I thought it was odd, also.

Both drives are SCSI drives. The drives are attached in the middle of a

50 pin SCSI cable which is attached to the CD ROM at one end (with terminator) and the Sun System Storage board at the other. The Sun board is labeled as having a SCSI BIOS on it.

This machine has a switch to boot either the PC (286 processor) or the smog analyzer. Either way I boot, I get the message:

"ROM Basic (int 18H) is not supported Disk Error, insert system disk and press any key to continue"

I tried making a system disk by copying all the DOS files from one of the hard drives onto a floppy. No luck. I also tried making a system disk on my PC (windows 95), no luck.

The drive containing what looks like the PC software has a SCSI ID 2, and the drive containing what looks like the State software is SCSI ID

  1. The CD ROM has SCSI ID 1. I'm able to access the software on both hard drives with my PC, which has a SCSI card. I can change the SCSI IDs on the hard drives to 0, 1, 2 or 4 with a jumper on the hard drive.

During startup, I don't see any reference to a SCSI BIOS like I do on my PC. The clock battery is dead (this unit sat unplugged for over a year), so I wonder if the BIOS somehow lost the SCSI part?

You mentioned debug, how do I access that?

Any clues?

Thanks,

Reply to
Bob Courtemanche

This would be normal behavior if the boot sector of the hard disk is unreadable for some reason. The IBM PC fell back into BASIC when it could not boot, but newer systems don't contain BASIC in ROM.

Does it attempt to boot from the floppy drive at all? What version of DOS is on the hard drive? (provide a directory listing if possible) Not only the boot/system files are required, but a boot sector which points to the kernel file (on MS-DOS, the kernel is IO.SYS; IBM DOS is IBMDOS.COM; etc). With MS-DOS that boot sector is constructed, and the system files copied, using the SYS utility. Things could be interesting if there is a very old or custom DOS on there.

Yeah, that is strange. I guess it is some kind of "silent" BIOS, or maybe it has become corrupted and fails a checksum. Do you have a prom reader with which you could dump the BIOS? What chips are on the SCSI controller?

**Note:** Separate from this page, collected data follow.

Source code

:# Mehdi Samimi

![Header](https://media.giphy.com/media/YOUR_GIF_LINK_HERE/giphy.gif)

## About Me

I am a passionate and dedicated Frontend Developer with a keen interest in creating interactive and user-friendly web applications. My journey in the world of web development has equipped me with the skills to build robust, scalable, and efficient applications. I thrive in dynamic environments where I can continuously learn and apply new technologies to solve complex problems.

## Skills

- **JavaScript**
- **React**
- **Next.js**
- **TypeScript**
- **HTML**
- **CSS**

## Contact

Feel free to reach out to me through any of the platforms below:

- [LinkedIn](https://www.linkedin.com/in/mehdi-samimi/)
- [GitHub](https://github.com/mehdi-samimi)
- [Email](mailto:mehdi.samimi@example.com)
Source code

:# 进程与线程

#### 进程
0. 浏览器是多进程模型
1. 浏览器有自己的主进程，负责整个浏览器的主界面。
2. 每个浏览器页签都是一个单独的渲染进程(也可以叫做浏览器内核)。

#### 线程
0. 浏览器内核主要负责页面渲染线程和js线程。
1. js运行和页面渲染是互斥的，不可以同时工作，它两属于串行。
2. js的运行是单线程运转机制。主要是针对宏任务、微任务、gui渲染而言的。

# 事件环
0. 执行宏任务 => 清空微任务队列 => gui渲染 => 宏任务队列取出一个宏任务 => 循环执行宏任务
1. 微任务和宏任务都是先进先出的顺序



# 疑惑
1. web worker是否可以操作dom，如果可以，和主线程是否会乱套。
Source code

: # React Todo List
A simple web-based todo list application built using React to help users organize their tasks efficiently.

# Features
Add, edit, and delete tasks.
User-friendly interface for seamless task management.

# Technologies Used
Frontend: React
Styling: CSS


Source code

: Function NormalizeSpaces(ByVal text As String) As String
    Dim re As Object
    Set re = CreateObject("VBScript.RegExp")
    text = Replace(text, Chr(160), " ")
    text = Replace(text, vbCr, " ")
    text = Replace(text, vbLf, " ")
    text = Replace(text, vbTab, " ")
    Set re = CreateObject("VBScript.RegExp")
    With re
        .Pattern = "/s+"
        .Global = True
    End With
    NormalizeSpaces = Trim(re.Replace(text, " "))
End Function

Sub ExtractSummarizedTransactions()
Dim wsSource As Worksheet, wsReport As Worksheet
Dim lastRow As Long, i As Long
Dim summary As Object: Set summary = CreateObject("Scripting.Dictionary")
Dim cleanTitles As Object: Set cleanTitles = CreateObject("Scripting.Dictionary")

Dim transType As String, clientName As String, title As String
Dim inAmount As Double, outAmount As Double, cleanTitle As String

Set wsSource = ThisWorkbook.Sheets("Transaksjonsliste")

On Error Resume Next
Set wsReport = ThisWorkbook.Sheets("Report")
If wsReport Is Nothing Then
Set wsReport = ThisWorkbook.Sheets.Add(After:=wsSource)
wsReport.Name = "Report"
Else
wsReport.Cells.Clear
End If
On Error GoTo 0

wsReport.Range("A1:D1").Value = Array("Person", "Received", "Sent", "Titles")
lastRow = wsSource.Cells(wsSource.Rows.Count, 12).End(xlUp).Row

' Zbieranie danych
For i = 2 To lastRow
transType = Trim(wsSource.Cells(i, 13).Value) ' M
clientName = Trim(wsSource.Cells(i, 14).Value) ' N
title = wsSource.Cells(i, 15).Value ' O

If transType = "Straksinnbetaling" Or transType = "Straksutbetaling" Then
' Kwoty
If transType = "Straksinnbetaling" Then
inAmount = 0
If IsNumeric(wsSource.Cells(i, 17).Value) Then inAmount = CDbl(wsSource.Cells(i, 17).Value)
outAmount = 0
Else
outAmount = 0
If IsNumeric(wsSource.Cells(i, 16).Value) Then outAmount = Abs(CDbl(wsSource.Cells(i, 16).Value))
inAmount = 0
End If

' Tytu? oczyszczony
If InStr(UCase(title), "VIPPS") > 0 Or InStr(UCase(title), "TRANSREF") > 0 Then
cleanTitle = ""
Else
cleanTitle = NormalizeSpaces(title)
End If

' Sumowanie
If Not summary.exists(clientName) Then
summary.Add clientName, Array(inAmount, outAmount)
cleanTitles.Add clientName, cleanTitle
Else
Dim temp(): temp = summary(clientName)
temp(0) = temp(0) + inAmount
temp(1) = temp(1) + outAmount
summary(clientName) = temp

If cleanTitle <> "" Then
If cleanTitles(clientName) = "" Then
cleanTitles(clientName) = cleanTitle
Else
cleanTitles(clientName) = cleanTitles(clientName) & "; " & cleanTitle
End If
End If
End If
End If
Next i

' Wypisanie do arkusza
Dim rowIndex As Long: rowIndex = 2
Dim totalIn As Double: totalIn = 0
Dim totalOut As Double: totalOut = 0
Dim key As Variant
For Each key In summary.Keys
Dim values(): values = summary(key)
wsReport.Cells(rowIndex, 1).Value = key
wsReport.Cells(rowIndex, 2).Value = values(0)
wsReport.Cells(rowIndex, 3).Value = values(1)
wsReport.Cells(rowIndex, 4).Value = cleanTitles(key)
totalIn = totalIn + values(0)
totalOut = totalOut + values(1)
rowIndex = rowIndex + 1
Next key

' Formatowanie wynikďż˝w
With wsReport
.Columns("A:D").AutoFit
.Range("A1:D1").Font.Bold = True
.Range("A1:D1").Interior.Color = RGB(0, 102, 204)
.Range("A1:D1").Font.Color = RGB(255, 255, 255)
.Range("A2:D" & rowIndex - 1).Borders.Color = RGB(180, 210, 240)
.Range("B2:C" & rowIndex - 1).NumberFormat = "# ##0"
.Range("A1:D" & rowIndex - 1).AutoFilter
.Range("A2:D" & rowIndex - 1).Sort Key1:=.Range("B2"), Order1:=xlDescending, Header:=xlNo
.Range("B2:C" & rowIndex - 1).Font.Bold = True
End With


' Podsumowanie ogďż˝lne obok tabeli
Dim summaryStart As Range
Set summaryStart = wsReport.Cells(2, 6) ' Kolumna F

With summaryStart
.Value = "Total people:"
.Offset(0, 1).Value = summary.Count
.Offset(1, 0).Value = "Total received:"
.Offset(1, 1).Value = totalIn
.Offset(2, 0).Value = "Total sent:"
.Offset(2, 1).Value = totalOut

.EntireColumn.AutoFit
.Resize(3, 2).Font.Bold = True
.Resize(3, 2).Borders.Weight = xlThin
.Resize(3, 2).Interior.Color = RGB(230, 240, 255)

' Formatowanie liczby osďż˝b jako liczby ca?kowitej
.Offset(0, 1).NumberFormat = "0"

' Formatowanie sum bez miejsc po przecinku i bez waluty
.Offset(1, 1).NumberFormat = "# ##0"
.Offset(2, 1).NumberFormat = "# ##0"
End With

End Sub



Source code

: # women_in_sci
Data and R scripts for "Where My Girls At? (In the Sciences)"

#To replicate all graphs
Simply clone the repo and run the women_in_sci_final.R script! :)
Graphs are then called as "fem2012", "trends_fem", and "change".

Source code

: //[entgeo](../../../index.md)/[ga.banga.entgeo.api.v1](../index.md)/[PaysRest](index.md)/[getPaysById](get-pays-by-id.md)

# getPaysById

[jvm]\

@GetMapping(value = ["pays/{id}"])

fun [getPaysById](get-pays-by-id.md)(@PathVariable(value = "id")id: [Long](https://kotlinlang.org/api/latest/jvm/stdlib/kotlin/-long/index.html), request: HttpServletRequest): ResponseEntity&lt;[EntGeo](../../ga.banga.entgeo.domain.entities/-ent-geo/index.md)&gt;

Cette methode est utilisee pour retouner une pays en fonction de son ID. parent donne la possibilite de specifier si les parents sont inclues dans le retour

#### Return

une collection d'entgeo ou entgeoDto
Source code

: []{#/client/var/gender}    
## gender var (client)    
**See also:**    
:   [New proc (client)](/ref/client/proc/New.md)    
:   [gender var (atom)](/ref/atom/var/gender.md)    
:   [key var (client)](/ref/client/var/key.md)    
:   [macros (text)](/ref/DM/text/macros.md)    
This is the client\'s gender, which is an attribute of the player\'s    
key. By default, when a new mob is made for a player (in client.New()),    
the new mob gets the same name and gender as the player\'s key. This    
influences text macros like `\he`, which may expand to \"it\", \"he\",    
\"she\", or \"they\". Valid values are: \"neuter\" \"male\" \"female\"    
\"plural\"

And there is also the possibility that the SCSI card is storing its setup values in the system CMOS instead of in NVRAM on the card itself, if this card was specifically made for this system. That would be fun.

DOS boot disk, debug.com. You would have to find out where the SCSI BIOS is mapped in memory using something like MSD or Manifest (it would be listed as an "Expansion ROM". Then you instruct debug to jump to its initialization routine, which lives within the SCSI BIOS segment at a particular offset. For example, if the BIOS is mapped at C800h, you can do:

-g=c800:5

That would jump to segment c800, offset 5. The correct offset depends on the code of the specific BIOS, so you could try 1 through f and see which one if any will work. A wrong segment or offset will hang the machine. This is a long shot because I honestly have no idea how your SCSI card is meant to be configured. Many older SCSI and ST506 controller cards were configured in this manner, as opposed to having a character-mode GUI accessible when the BIOS invokes option ROMs like all newer SCSI and ATA cards do.